Minister Khalid Hanafi said it was the government’s “responsibility to guide the nation to have an appearance according to sharia,” or Islamic law.
Officials tasked with promoting virtue “are obliged to implement the Islamic system,” he said.
With ministry officials patrolling city streets to ensure the rule is followed, the men interviewed by AFP all spoke on condition of anonymity due to security concerns.
In the southeastern province of Ghazni, a 30-year-old barber said he was detained for three nights after officials found out that one of his employees had given a client a Western-style haircut.
“First, I was held in a cold hall. Later, after I insisted on being released, they transferred me to a cold (shipping) container,” he said.
He was eventually released without charge and continues to work, but usually hides with his clients when the patrols pass by.

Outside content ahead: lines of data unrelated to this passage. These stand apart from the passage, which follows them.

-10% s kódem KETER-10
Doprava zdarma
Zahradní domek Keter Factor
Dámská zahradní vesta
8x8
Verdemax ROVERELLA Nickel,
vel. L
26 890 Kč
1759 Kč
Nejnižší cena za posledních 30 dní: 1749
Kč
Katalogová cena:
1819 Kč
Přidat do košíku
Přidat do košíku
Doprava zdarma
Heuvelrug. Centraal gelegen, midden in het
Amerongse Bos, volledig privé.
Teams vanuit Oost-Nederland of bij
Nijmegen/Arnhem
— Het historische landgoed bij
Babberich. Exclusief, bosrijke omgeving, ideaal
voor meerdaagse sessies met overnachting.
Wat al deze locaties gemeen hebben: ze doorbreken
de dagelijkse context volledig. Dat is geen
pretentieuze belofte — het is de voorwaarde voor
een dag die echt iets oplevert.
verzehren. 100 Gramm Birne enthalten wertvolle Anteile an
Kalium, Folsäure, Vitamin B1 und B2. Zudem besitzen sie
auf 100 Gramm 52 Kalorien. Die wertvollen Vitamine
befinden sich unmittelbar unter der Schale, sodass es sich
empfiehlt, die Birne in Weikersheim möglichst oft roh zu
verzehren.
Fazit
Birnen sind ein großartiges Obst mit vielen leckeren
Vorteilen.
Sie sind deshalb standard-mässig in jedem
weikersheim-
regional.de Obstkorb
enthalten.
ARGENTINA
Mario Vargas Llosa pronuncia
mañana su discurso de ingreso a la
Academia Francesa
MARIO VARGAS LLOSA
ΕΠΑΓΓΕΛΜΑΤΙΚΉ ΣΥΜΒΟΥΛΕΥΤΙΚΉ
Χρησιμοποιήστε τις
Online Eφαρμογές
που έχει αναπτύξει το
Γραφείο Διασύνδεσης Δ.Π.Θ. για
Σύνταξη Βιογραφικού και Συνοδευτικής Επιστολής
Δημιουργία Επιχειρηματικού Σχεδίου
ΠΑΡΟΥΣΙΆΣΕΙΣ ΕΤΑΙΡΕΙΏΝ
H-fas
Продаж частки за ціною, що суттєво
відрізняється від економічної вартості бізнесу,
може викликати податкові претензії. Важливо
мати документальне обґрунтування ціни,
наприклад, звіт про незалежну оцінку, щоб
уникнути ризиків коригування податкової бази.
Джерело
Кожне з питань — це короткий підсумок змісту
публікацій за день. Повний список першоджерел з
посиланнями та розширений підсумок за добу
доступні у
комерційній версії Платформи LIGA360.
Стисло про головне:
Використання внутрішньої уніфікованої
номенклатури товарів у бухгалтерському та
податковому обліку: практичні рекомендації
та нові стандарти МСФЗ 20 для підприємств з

“The thing is that no one can argue or question” the ministry officials, the barber said.
“Everyone fears them.”
He added that in some cases where both a barber and clients were detained, “the clients have been let out, but they kept the barber” in custody.

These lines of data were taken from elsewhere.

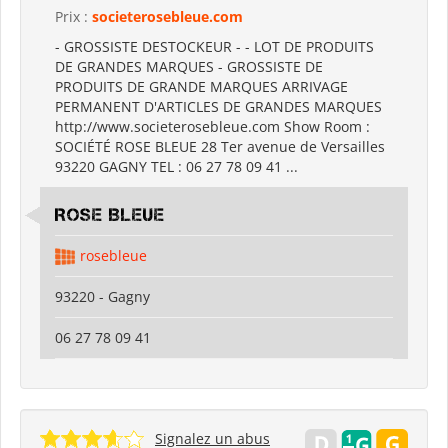
Prix :
societerosebleue.com
- GROSSISTE DESTOCKEUR - - LOT DE PRODUITS
DE GRANDES MARQUES - GROSSISTE DE
PRODUITS DE GRANDE MARQUES ARRIVAGE
PERMANENT D'ARTICLES DE GRANDES MARQUES
http://www.societerosebleue.com Show Room :
SOCIÉTÉ ROSE BLEUE 28 Ter avenue de Versailles
93220 GAGNY TEL : 06 27 78 09 41 ...
ROSE BLEUE
rosebleue
93220 - Gagny
06 27 78 09 41
Signalez un abus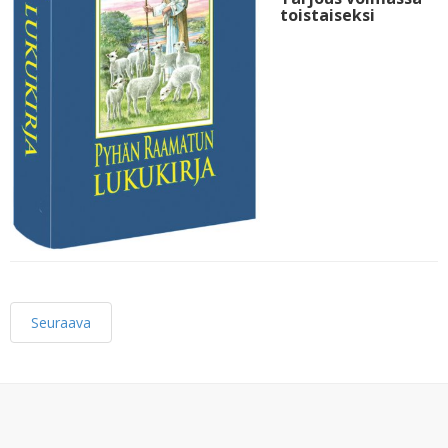
toistaiseksi
Seuraava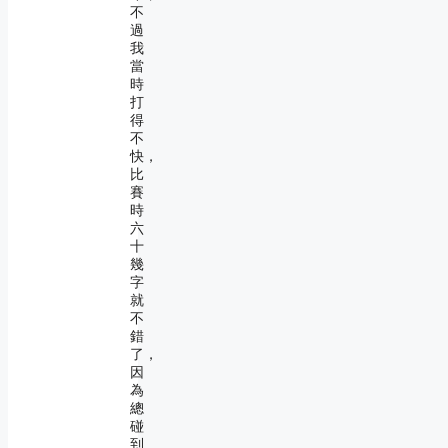
不
過
我
當
時
打
得
不
快，
比
賽
時
六
十
幾
字
就
不
錯
了，
因
為
總
碰
到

Last year, three barbers in Kunar province were jailed for three to five months for breaching the ministry’s rules, according to a UN report.
‘Personal space’
Alongside the uptick in enforcement, the religious affairs ministry has also issued stricter orders.

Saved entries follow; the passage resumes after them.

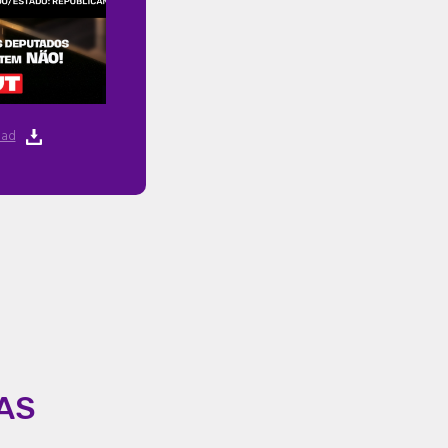
ad
AS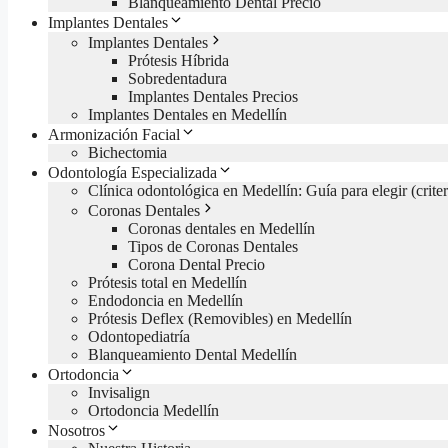
Blanqueamiento Dental Precio
Implantes Dentales
Implantes Dentales
Prótesis Híbrida
Sobredentadura
Implantes Dentales Precios
Implantes Dentales en Medellín
Armonización Facial
Bichectomia
Odontología Especializada
Clínica odontológica en Medellín: Guía para elegir (criter
Coronas Dentales
Coronas dentales en Medellín
Tipos de Coronas Dentales
Corona Dental Precio
Prótesis total en Medellín
Endodoncia en Medellín
Prótesis Deflex (Removibles) en Medellín
Odontopediatría
Blanqueamiento Dental Medellín
Ortodoncia
Invisalign
Ortodoncia Medellín
Nosotros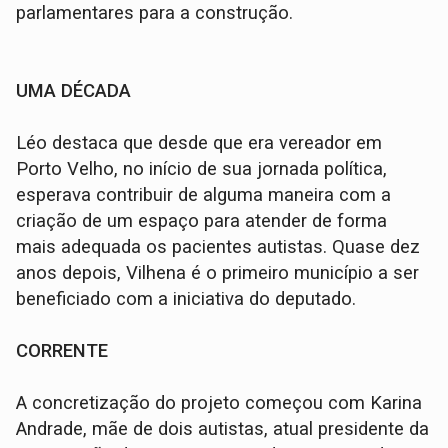
parlamentares para a construção.
UMA DÉCADA
Léo destaca que desde que era vereador em
Porto Velho, no início de sua jornada política,
esperava contribuir de alguma maneira com a
criação de um espaço para atender de forma
mais adequada os pacientes autistas. Quase dez
anos depois, Vilhena é o primeiro município a ser
beneficiado com a iniciativa do deputado.
CORRENTE
A concretização do projeto começou com Karina
Andrade, mãe de dois autistas, atual presidente da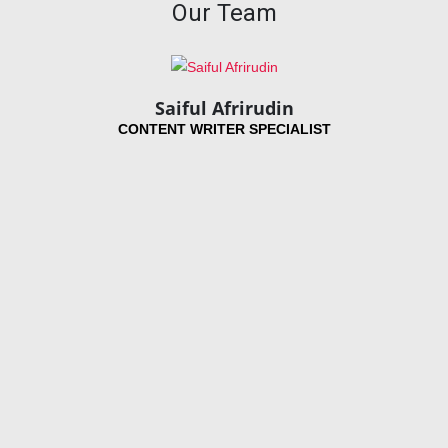
Our Team
Saiful Afrirudin
CONTENT WRITER SPECIALIST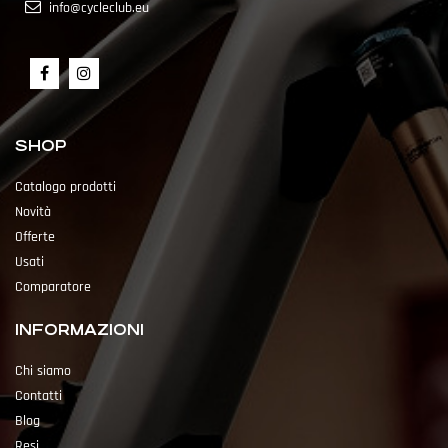
info@cycleclub.eu
SHOP
Catalogo prodotti
Novità
Offerte
Usati
Comparatore
INFORMAZIONI
Chi siamo
Contatti
Blog
Resi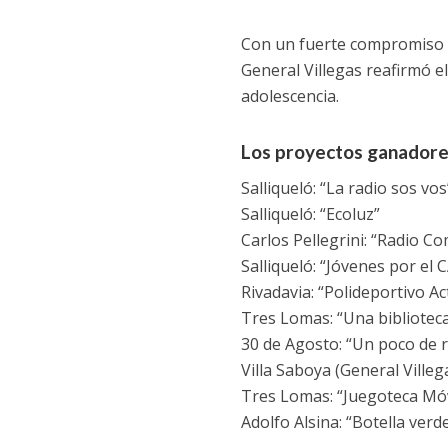
Con un fuerte compromiso int
General Villegas reafirmó el
adolescencia.
Los proyectos ganadore
Salliqueló: “La radio sos vos
Salliqueló: “Ecoluz”
Carlos Pellegrini: “Radio C
Salliqueló: “Jóvenes por el 
Rivadavia: “Polideportivo Ac
Tres Lomas: “Una biblioteca
30 de Agosto: “Un poco de r
Villa Saboya (General Villeg
Tres Lomas: “Juegoteca Móv
Adolfo Alsina: “Botella verd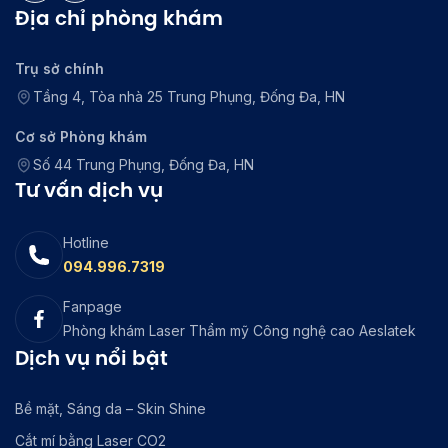
Địa chỉ phòng khám
Trụ sở chính
Tầng 4, Tòa nhà 25 Trung Phụng, Đống Đa, HN
Cơ sở Phòng khám
Số 44 Trung Phụng, Đống Đa, HN
Tư vấn dịch vụ
Hotline
094.996.7319
Fanpage
Phòng khám Laser Thẩm mỹ Công nghệ cao Aeslatek
Dịch vụ nổi bật
Bề mặt, Sáng da – Skin Shine
Cắt mí bằng Laser CO2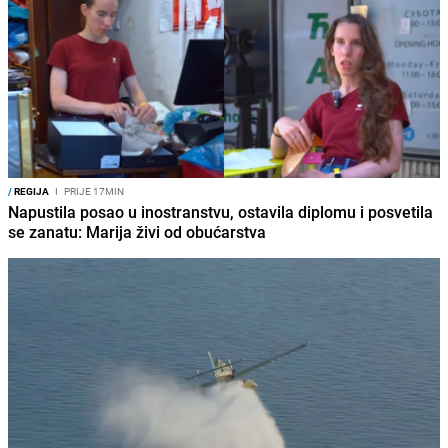
/
REGIJA
I
PRIJE 17MIN
Napustila posao u inostranstvu, ostavila diplomu i posvetila
se zanatu: Marija živi od obućarstva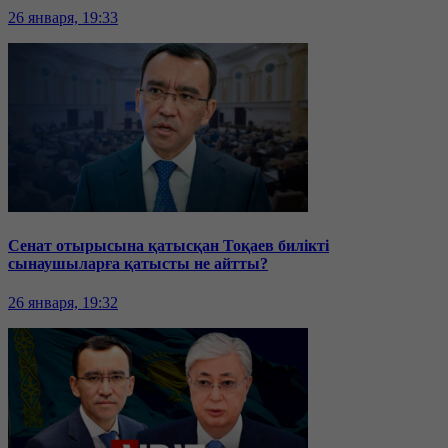
26 января, 19:33
Сенат отырысына қатысқан Тоқаев билікті
сынаушыларға қатысты не айтты?
26 января, 19:32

In an eight-page guide to imams issued in November, prayer leaders were told to describe shaving beards as a “major sin” in their sermons.
The religious affairs ministry’s arguments against trimming state that by shaving their beards, men were “trying to look like women.”
The orders have also reached universities — where only men study because women have been banned.
A 22-year-old Kabul University student said lecturers “have warned us... that if we don’t have a proper Islamic appearance, which includes beards and head covering, they will deduct our marks.”
In the capital Kabul, a 25-year-old barber lamented that “there are a lot of restrictions” which go against his young clients’ preference for closer shaves.
“Barbers are private businesses, beards and heads are something personal, they should be able to cut the way they want,” he said.
Hanafi, the virtue propagation minister, has dismissed such arguments, saying last month that telling men “to grow a beard according to sharia” cannot be considered “invading the personal space.”
Business slump
In Afghanistan, the majority are practicing Muslims, but before the Taliban authorities returned to power in 2021, residents of major cities could choose their own appearance.
In areas where Taliban fighters were battling US-backed forces, men would grow beards either out of fear or by choice.
As fewer and fewer men opt for a close shave, the 25-year-old Kabul barber said he was already losing business.
Many civil servants, for example, “used to sort their hair a couple of times a week, but now, most of them have grown beards, they don’t show up even in a month,” he said.
A 50-year-old barber in Kabul said morality patrols “visit and check every day.”
In one incident this month, the barber said that an officer came into the shop and asked: “Why did you cut the hair like this?“
“After trying to explain that he is a child, he told us: ‘No, do Islamic hair, not English hair’.”